Goal of the exercise: Go through the listing and repeat each entry exactly, but include no pictures.

Data extract:
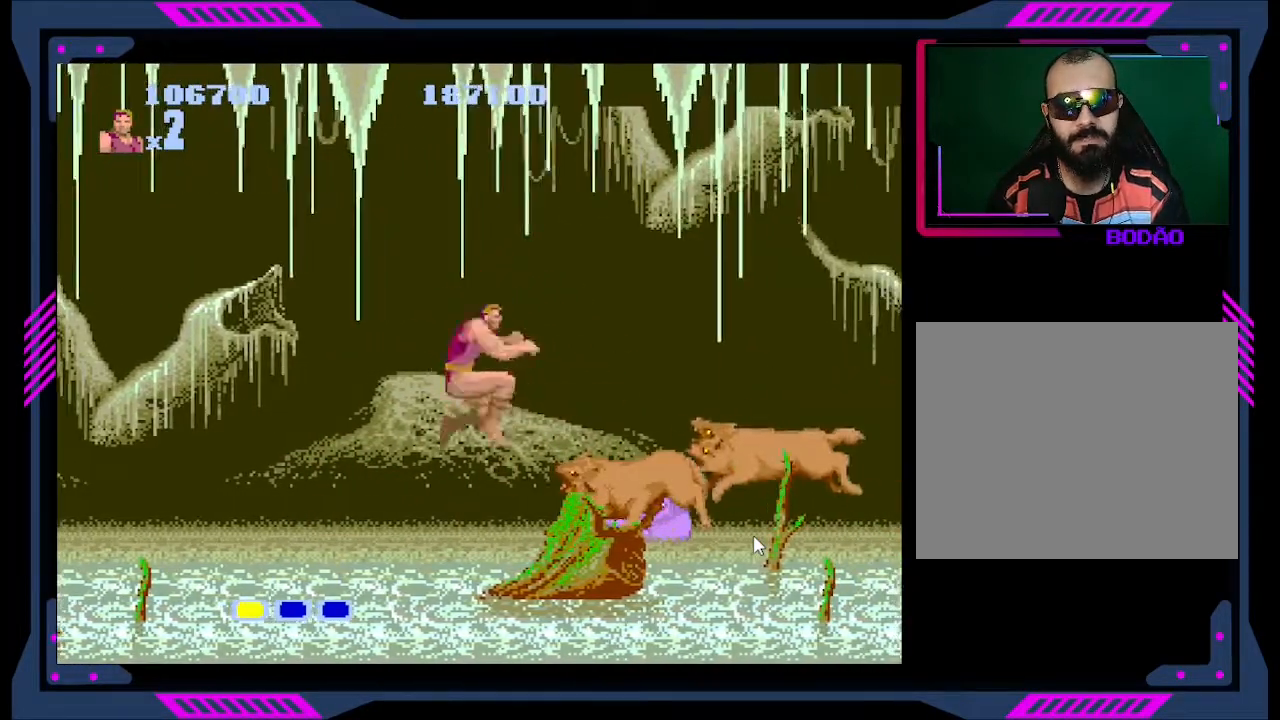
{"buttons": [], "right_stick": "center", "events": [[33, "DPAD_RIGHT", "up"], [67, "B", "up"], [100, "B", "down"], [267, "B", "up"], [333, "B", "down"], [367, "B", "up"], [400, "B", "down"], [467, "B", "up"]]}
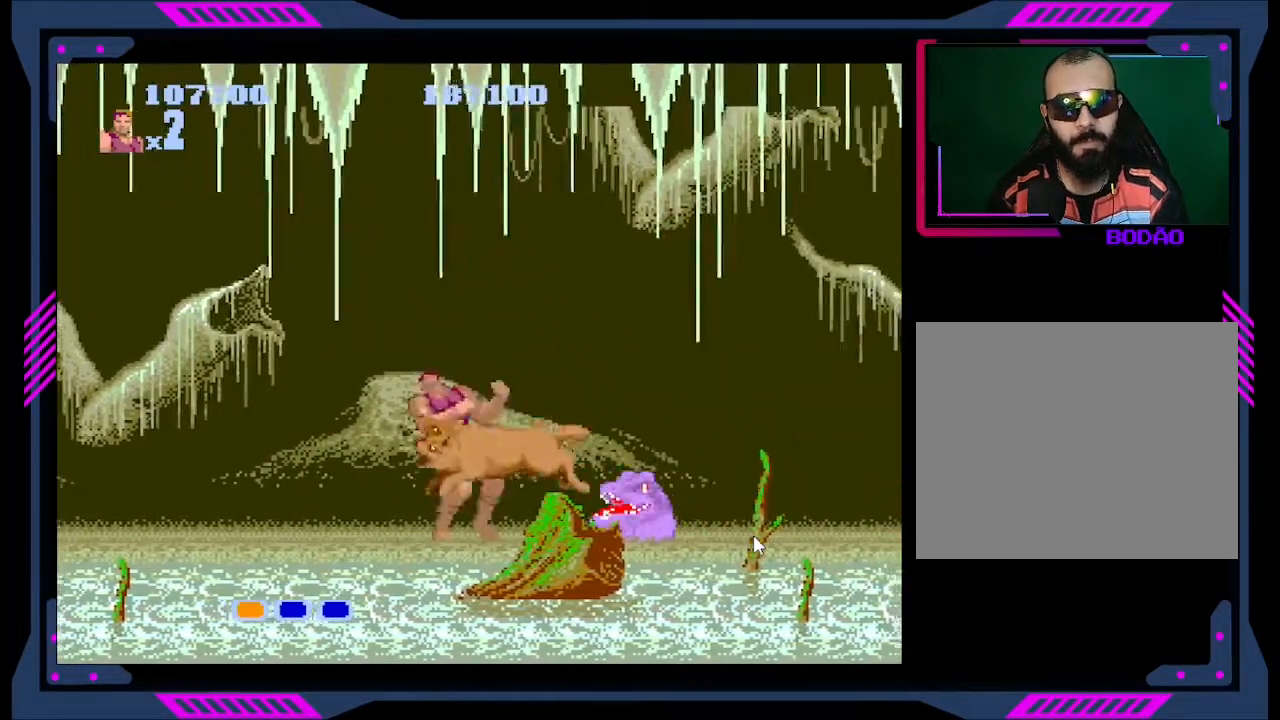
{"buttons": ["B", "DPAD_RIGHT"], "right_stick": "center", "events": [[33, "B", "down"], [67, "B", "up"], [133, "B", "down"], [200, "B", "up"], [233, "B", "down"], [300, "B", "up"], [367, "B", "down"], [400, "DPAD_RIGHT", "down"], [433, "B", "up"], [500, "B", "down"]]}
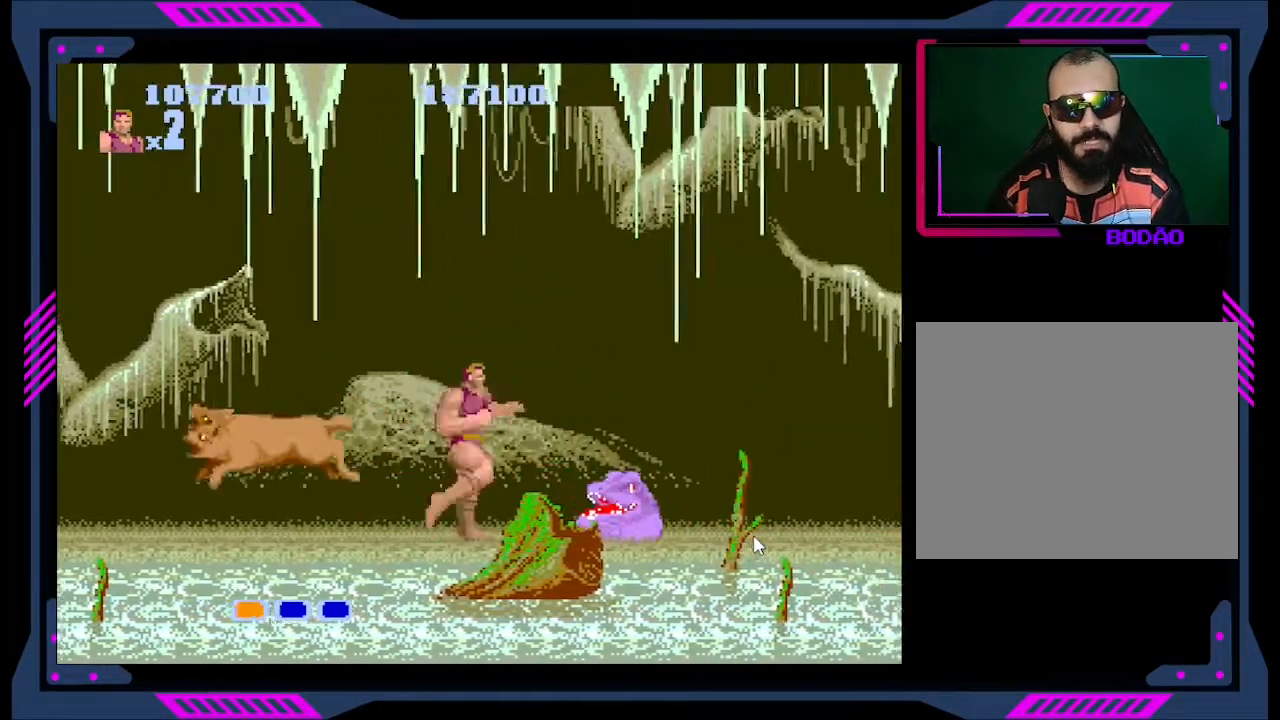
{"buttons": ["DPAD_RIGHT"], "right_stick": "center", "events": [[33, "B", "up"], [67, "DPAD_RIGHT", "up"], [100, "B", "down"], [167, "B", "up"], [200, "B", "down"], [200, "DPAD_RIGHT", "down"], [267, "B", "up"], [333, "B", "down"], [333, "DPAD_RIGHT", "up"], [367, "B", "up"], [433, "B", "down"], [467, "DPAD_RIGHT", "down"], [500, "B", "up"]]}
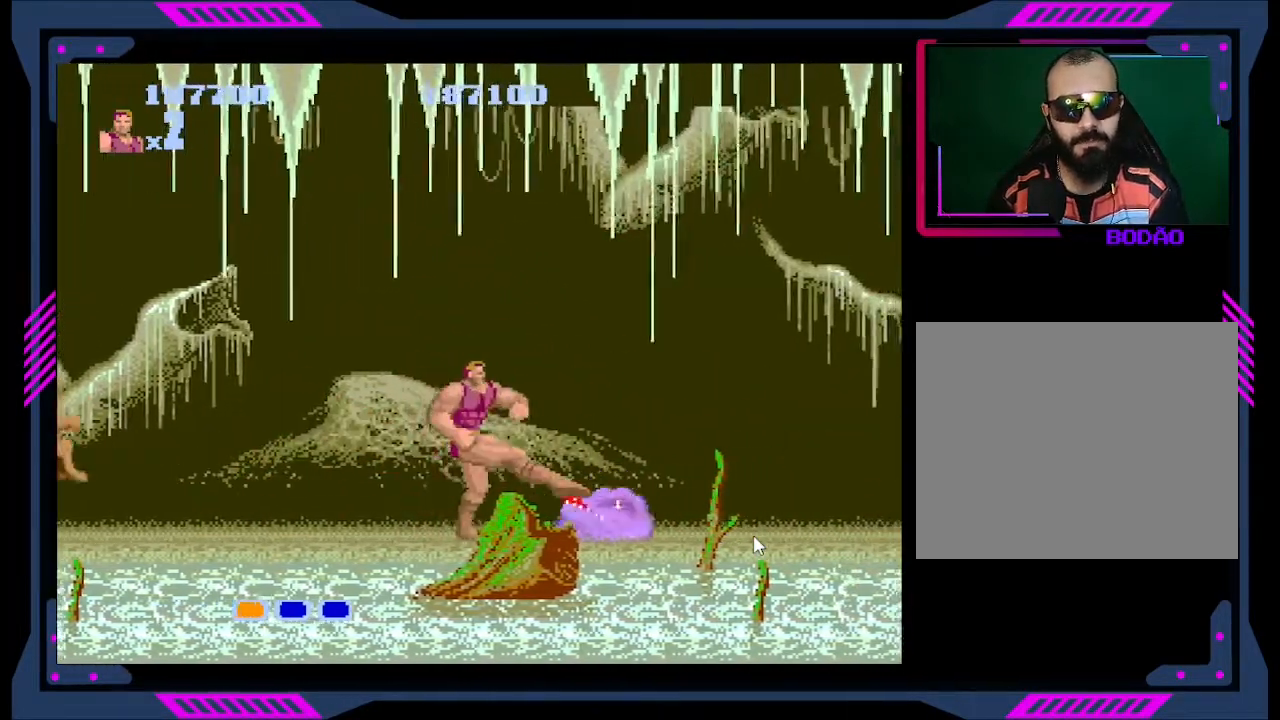
{"buttons": [], "right_stick": "center", "events": [[67, "B", "down"], [133, "B", "up"], [167, "B", "down"], [267, "B", "up"], [300, "B", "down"], [333, "DPAD_RIGHT", "up"], [367, "B", "up"]]}
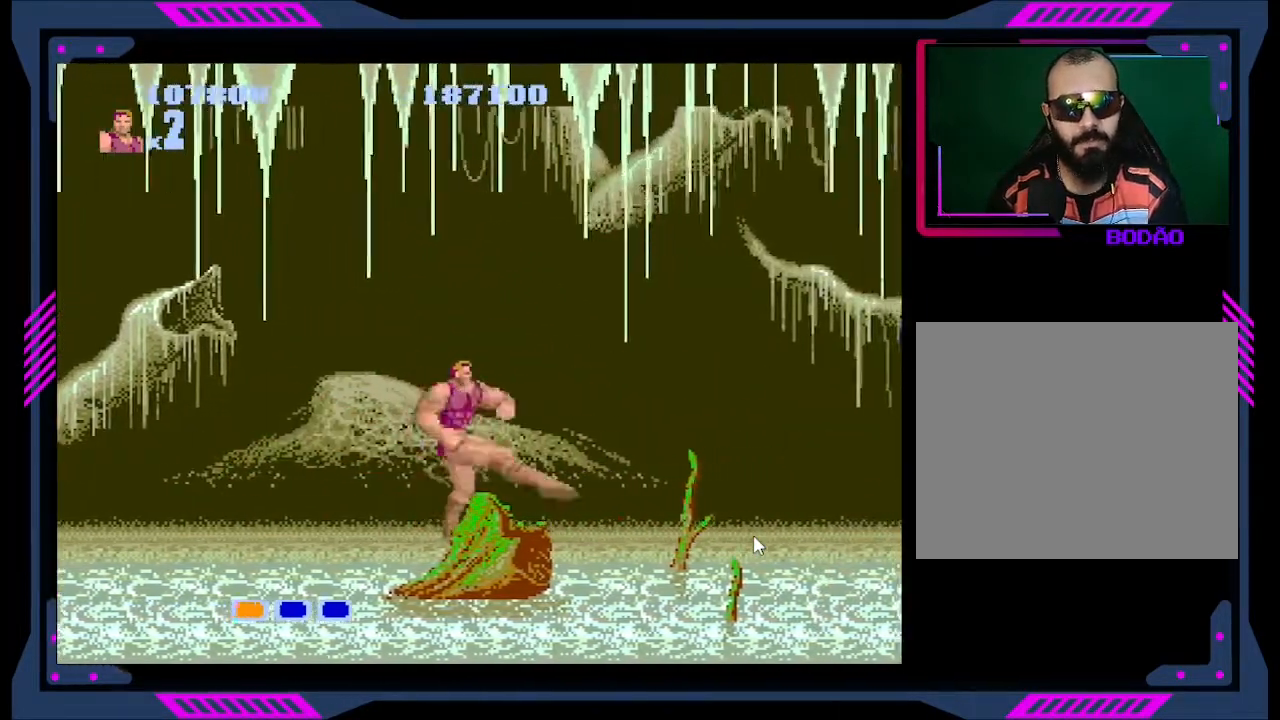
{"buttons": ["DPAD_RIGHT"], "right_stick": "center", "events": [[300, "DPAD_RIGHT", "down"]]}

Solved exercise:
{"buttons": [], "right_stick": "center", "events": [[33, "DPAD_RIGHT", "up"], [67, "B", "up"], [100, "B", "down"], [267, "B", "up"], [333, "B", "down"], [367, "B", "up"], [400, "B", "down"], [467, "B", "up"]]}
{"buttons": ["B", "DPAD_RIGHT"], "right_stick": "center", "events": [[33, "B", "down"], [67, "B", "up"], [133, "B", "down"], [200, "B", "up"], [233, "B", "down"], [300, "B", "up"], [367, "B", "down"], [400, "DPAD_RIGHT", "down"], [433, "B", "up"], [500, "B", "down"]]}
{"buttons": ["DPAD_RIGHT"], "right_stick": "center", "events": [[33, "B", "up"], [67, "DPAD_RIGHT", "up"], [100, "B", "down"], [167, "B", "up"], [200, "B", "down"], [200, "DPAD_RIGHT", "down"], [267, "B", "up"], [333, "B", "down"], [333, "DPAD_RIGHT", "up"], [367, "B", "up"], [433, "B", "down"], [467, "DPAD_RIGHT", "down"], [500, "B", "up"]]}
{"buttons": [], "right_stick": "center", "events": [[67, "B", "down"], [133, "B", "up"], [167, "B", "down"], [267, "B", "up"], [300, "B", "down"], [333, "DPAD_RIGHT", "up"], [367, "B", "up"]]}
{"buttons": ["DPAD_RIGHT"], "right_stick": "center", "events": [[300, "DPAD_RIGHT", "down"]]}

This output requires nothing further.